In retrospect, it is clear the minority judgement of Justice Radhakrishnan who contended that the mandates of Articles 45 & 21 A of the Constitution, which prompted legislation of the RTE Act, required the State — not private school promoters — to provide free and compulsory education to all children, was correct. However this contention was overruled by Chief Justice Kapadia and Justice Swatanter Kumar who held that the said Articles did not specify “the manner” by which the State should universalise elementary education. The result of this ill-considered majority judgment is that the well-intentioned RTE Act has been bogged down in litigation.
Against this backdrop, on August 23, the Delhi High Court made a spirited attempt to give effect to s.12 (1) (c) by issuing several directions to ensure admission of children from the economically weaker section (EWS) and disadvantaged groups (DG) category in private unaided non-minority schools of Delhi state.
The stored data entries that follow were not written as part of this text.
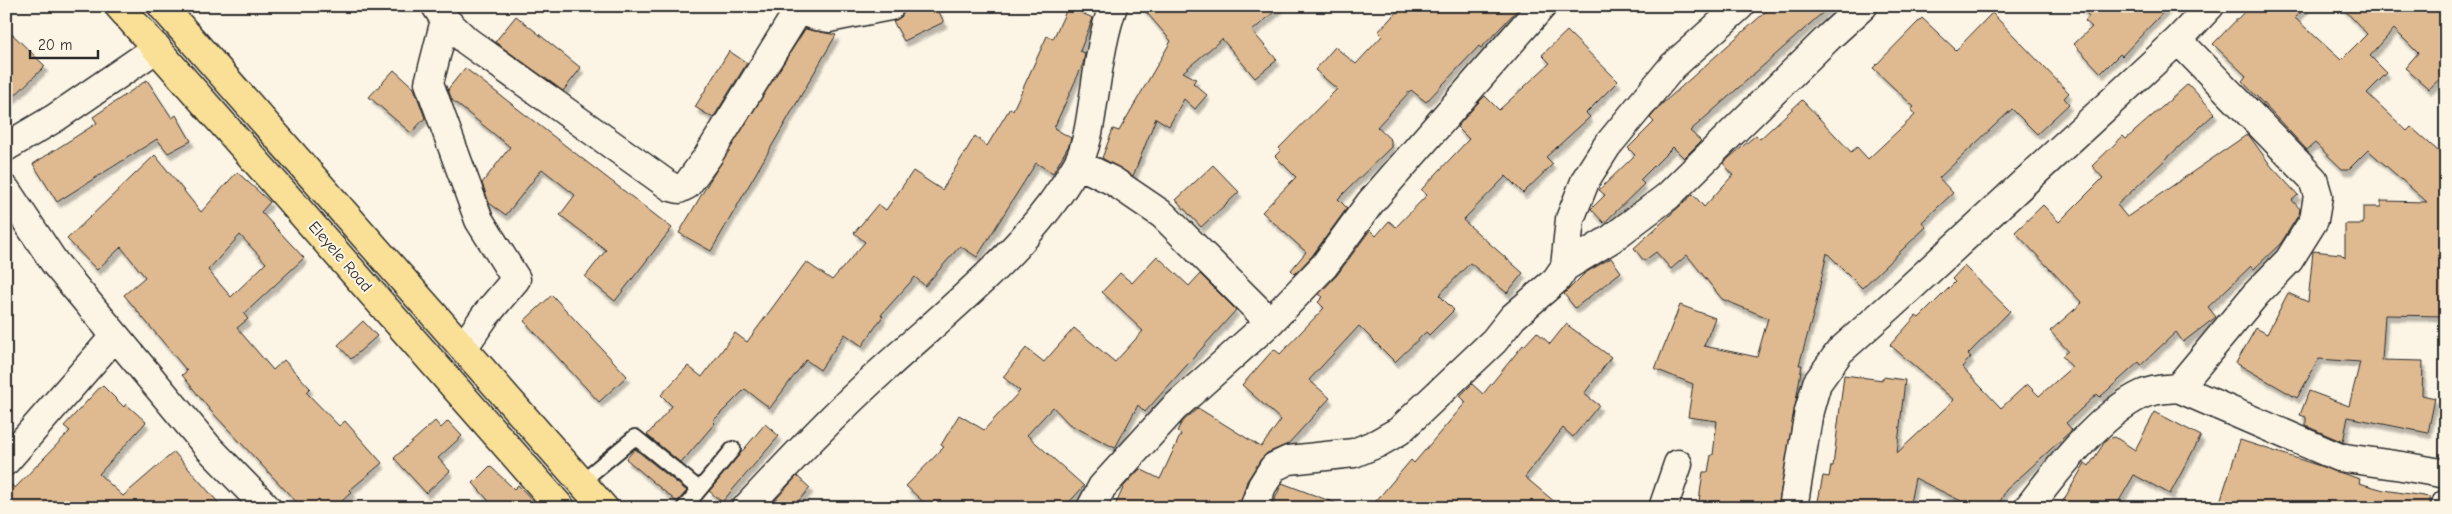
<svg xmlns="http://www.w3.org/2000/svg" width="2452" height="514" font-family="'Comic Neue',sans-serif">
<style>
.building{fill:#dfba91;stroke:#2b2b2b;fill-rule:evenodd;filter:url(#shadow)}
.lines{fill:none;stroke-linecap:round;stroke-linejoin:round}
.service-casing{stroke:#2b2b2b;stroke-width:18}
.minor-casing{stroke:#2b2b2b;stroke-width:31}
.primary-casing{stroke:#2b2b2b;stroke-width:31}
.service{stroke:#fcf5e5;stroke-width:14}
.minor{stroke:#fcf5e5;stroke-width:28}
.primary{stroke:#f9e096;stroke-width:28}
.labels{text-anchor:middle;stroke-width:4;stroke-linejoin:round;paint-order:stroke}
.street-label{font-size:16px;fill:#2b2b2b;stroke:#fcf5e5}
</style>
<defs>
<filter id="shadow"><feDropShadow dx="3" dy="5.5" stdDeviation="1" flood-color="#0004"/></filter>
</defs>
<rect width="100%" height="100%" fill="#fcf5e5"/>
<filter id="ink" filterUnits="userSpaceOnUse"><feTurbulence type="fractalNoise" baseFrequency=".02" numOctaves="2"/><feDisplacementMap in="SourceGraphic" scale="10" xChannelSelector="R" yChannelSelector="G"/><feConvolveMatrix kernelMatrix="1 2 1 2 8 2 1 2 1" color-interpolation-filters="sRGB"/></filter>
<g filter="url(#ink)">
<!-- building -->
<path class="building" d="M907 6H936L944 22 904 41 893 21 901 17Z
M1141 6H1281L1252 31 1277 60 1255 78 1222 39 1183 72 1196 79 1193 83 1207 95 1195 109 1184 99 1169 126 1156 118 1133 176 1102 158 1113 129 1119 131 1171 41Z
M1402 6H1521L1481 48 1479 46 1426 102 1411 90 1377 127 1391 140V147L1338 199 1347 208 1312 256 1295 274 1291 270 1306 252 1262 212 1296 177 1275 156 1281 150 1279 148 1337 89 1315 70 1335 47 1356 64 1382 36 1378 32Z
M1772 6H1830L1690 131 1701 141 1684 158 1673 147 1640 180 1644 184 1604 223 1591 209 1605 195 1599 190 1635 155 1628 148 1654 122 1650 118 1662 104Z
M2079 6H2169L2122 56 2120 54 2101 73 2074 44 2092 27 2085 21 2089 16Z
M2250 6H2307L2295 18 2341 60 2367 34 2341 6H2446V73L2429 89 2405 68 2418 53 2394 29 2370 56 2387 73 2367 93 2407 131 2411 127 2446 158V316L2385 315 2382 360 2423 361 2422 395 2435 398 2428 433 2348 417 2343 442 2306 426V417L2300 415 2309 391 2349 406 2360 362 2319 359 2297 398 2236 363 2256 328 2267 334 2288 293 2308 302 2313 251 2341 254 2345 258V224H2363V207H2381V201L2427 202 2368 150 2349 169H2342L2315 143 2307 150 2242 81 2246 76 2213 44Z
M1068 7 1093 18 1080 51 1085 53 1083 64 1054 128 1071 138 1069 145 1053 173 1036 163 977 257 960 246 925 286 915 277 881 315 883 316 862 346 845 334 820 370 806 360 770 408 745 389 713 421 715 423 681 463 647 435 672 406 661 395 688 366 702 377 735 333 747 342 806 262 832 280 865 242 854 233 878 204 886 210 913 171 942 190 975 136 987 146 1010 108 1013 110 1047 36 1053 39Z
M1992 13 2069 93 2064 98 2069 104 2037 134 2012 109 1939 178 1953 193 1922 222 1926 227 1862 288 1827 253 1815 308 1799 365H1802L1778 508H1698L1703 472H1708L1711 455H1713L1717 421 1688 417 1693 384 1655 369 1680 305 1715 318 1704 346 1757 357 1768 318 1722 299 1687 255 1671 269 1656 252 1644 261 1634 248 1693 194 1704 207 1733 175 1723 163 1756 135 1760 139 1802 100 1851 152 1857 147 1868 159 1915 115 1911 110 1914 107 1873 68 1922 18 1956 50Z
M516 16 581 68 563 91 495 42Z
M6 28 45 66 6 104Z
M805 29 836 35 711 251 679 233 709 182Z
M1567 31 1618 81 1586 113 1590 117 1546 157 1553 164 1523 193 1506 176 1463 220 1523 273 1507 293 1470 263 1439 295 1454 310 1429 335 1426 332 1395 362 1359 326 1309 380 1330 398 1288 444 1267 453 1261 459 1247 481 1239 508H1114L1124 486 1140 469 1160 479 1181 434 1177 431 1182 422 1198 408 1261 447 1281 420 1242 385 1274 349 1280 354 1324 308 1318 302 1323 297 1319 294 1337 275 1370 230 1376 236 1389 221 1396 227 1427 195 1421 190 1469 139 1457 127 1476 105 1485 96 1499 110 1550 63 1542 55Z
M729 51 747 63 713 118 695 107Z
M465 68 672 228 615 301 585 277 606 250 560 215 575 195 542 169 506 215 489 203 482 183 510 147 452 100 448 89Z
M394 70 414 88 425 118 411 133 369 97Z
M147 80 172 118 176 115 191 141 168 153 157 139 57 202 33 164 97 123 93 117Z
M2188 84 2215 113 2117 205 2127 217 2248 134 2271 166 2298 195 2292 200 2300 209 2299 214 2281 243 2254 269 2251 266 2208 307 2216 317 2183 342 2176 332 2141 365 2139 362 2100 397 2097 394 2066 423 2072 430 2006 490 1997 508H1975L1915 478 1909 508H1854L1818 501 1823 476 1829 477 1831 466H1833L1844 375 1883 380V377L1905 380 1897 453 1954 400 1890 345 1916 316 1919 318 1955 282 1952 279 1964 266 2010 311 1968 354 1971 357 1962 367 2001 408 2027 384 2039 396 2072 367 2062 356 2068 351 2050 331 2082 303 2015 232 2043 205 2059 222 2103 178 2092 166 2123 136 2126 139Z
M155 155 201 212 237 172 270 202 261 212 304 258 244 314 248 319 237 328 273 370 284 360 310 388 306 392 339 426 345 421 382 463 350 490 352 492 334 508H302L210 410 182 375 187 371 124 295 145 277 121 247 97 270 67 239ZM240 235 266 263 231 297 208 270Z
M1213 165 1239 192 1201 227 1176 200Z
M1157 256 1189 286 1200 274 1236 310 1145 412 1138 405 1115 448 1069 424 1053 407 1027 435 1084 486 1064 508H930L906 486 944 447 941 445 959 415 984 430 1020 391 1003 377 1026 348 1044 362 1074 328 1115 362 1143 331 1102 292 1120 273 1132 283Z
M1611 258 1621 272 1575 308 1564 294 1585 273Z
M552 295 627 376 599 402 524 321Z
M363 321 377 336 351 359 338 345Z
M1566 324 1611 357 1584 394 1599 405 1573 437 1563 428 1525 477 1562 508H1370L1411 460 1414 463 1466 402 1460 396 1472 384 1483 394 1523 345 1524 346 1537 332 1550 344Z
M102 385 124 407 126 404 146 422 99 474 123 496 174 452 223 508H6V480L15 488 70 431 64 426Z
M2155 412 2201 436 2170 494 2134 475 2115 508H2059L2085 463 2089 466 2106 440 2115 437 2135 450Z
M435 421 441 428 448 421 462 436 438 458 450 471 426 493 394 458Z
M765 424 779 436 722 502 709 491Z
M2240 440 2360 479 2359 483 2384 490 2430 497V508H2218Z
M635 449 687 491 677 502 626 459Z
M490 466 514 489 518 485 540 508H495L473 483Z
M797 476 810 488 792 508H768Z
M1282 483 1343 506V508H1271Z"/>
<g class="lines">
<defs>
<path id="service" d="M581 482 635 437 699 489
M684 508 733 449"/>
<path id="minor" d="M436 6 445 20 467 41 671 187 679 189 687 185 708 156 798 11H803L816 16 829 18 890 6
M445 20 429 83 479 220 516 279 485 316 463 348
M6 147 55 118 157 48
M1078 164 1113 181 1163 215 1270 322
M6 190 54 262 207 446 267 508
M1565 267 1611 239 1668 196 1829 37 1863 6
M2178 388 2338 457 2402 466 2446 474
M6 461 115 336
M746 508C791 460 836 412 885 368 953 306 1031 246 1077 165 1087 147 1090 123 1093 103 1098 71 1102 37 1113 6
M1091 508 1102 487 1174 408 1270 322 1324 266 1370 203 1542 6
M1254 508 1262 486 1274 467 1289 460 1354 453 1378 443 1399 431 1494 341 1513 317 1556 280 1565 267 1570 219 1586 179 1607 146 1673 66 1740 6
M1663 508 1678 464
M1793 508 1809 411 1817 383 1840 351 1894 303 2178 40 2210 6
M2028 508C2056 471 2101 413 2143 394 2154 389 2167 389 2178 388L2256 294 2289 260 2314 220 2318 196 2313 179 2178 40
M2445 508 2446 504"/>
<path id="primary" d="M119 6 561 508
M162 6 604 508"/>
</defs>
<!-- service casing -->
<use href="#service" class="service-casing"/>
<!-- minor casing -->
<use href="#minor" class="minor-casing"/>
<!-- primary casing -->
<use href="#primary" class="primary-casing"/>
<!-- service -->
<use href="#service" class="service"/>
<!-- minor -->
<use href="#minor" class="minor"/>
<!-- primary -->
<use href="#primary" class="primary"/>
</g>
</g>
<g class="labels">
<!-- street labels -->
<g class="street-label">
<text transform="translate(341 256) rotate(49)" y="6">Eleyele Road</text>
</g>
</g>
<!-- margin -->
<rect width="2452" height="514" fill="none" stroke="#fcf5e5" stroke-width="25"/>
<rect x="12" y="12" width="2427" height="489" fill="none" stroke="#2b2b2b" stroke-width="2" filter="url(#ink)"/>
<!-- scale -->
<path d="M30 50v8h68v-8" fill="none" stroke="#2b2b2b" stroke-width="2.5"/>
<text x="38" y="50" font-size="15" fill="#2b2b2b" stroke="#fcf5e5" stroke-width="4" paint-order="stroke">20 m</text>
</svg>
Under the court’s order, 22 percent of seats in elementary classes should be reserved for EWS children and 3 percent for differently abled students.
The orders were issued by Justice Swarna Kanta Sharma in Gunjan as Guardian of Pihu vs Govt of NCT of Delhi & Anr following the filing of eight writ petitions by ten petitioners, who cited difficulties encountered due to “technical issues” in getting their children admitted in private schools under s.12 (1) (c).
Accepting the merit in the petitioners’ contentions, the court directed all private unaided schools in Delhi to appoint nodal officers to oversee the admission process of students under the EWS/DG category. It ordered nodal officers to serve as the primary point of contact for parents and guardians, ensuring the latter receive clear guidance and assistance throughout the admission process. It also stated that the information about the nodal officer, including his/her contact details and office hours should be prominently displayed at every school’s entrance and on their official websites. Moreover it also directed the schools to set up help desks within their premises to aid/advise parents of EWS/DG category students on the admission process.
However according to Bharat Arora, President of the Action Committee of Private Unaided Schools of Delhi, the issue of admitting EWS children in schools has arisen because of a misinterpretation of s.12 (1) (c) by the state government’s Directorate of Education. DoE determines the number of seats available in classes I-VIII whereas s.12 (1) (c) mandates that 25 percent of children admitted, should be from neighbourhood EWS households. “This DoE misinterpretation of s. 12 (1) (c) necessitates admission of a larger number of EWS/DG students than the prescribed 25 percent of children actually admitted. This adversely affects the financial health of private unaided schools,” says Arora.
Criticising the reluctance of private schools to abide by mandates of the RTE Act and s.12 (1) (c) in particular, Justice Sharma observed: “We must not allow children or their families from disadvantaged groups to accept inequalities in education as their social or natural fate.”
Following the court’s order to appoint nodal officers in all private unaided schools, a precedent has been set. The hope among educationists is that this precedent will be followed by all private unaided schools to give effect to the RTE Act.
Curiously courts are silent about the duty of governments at the Centre and in the states to improve and upgrade the country’s 1.20 million government schools in which the majority of EWS household children are condemned to learn best as they can.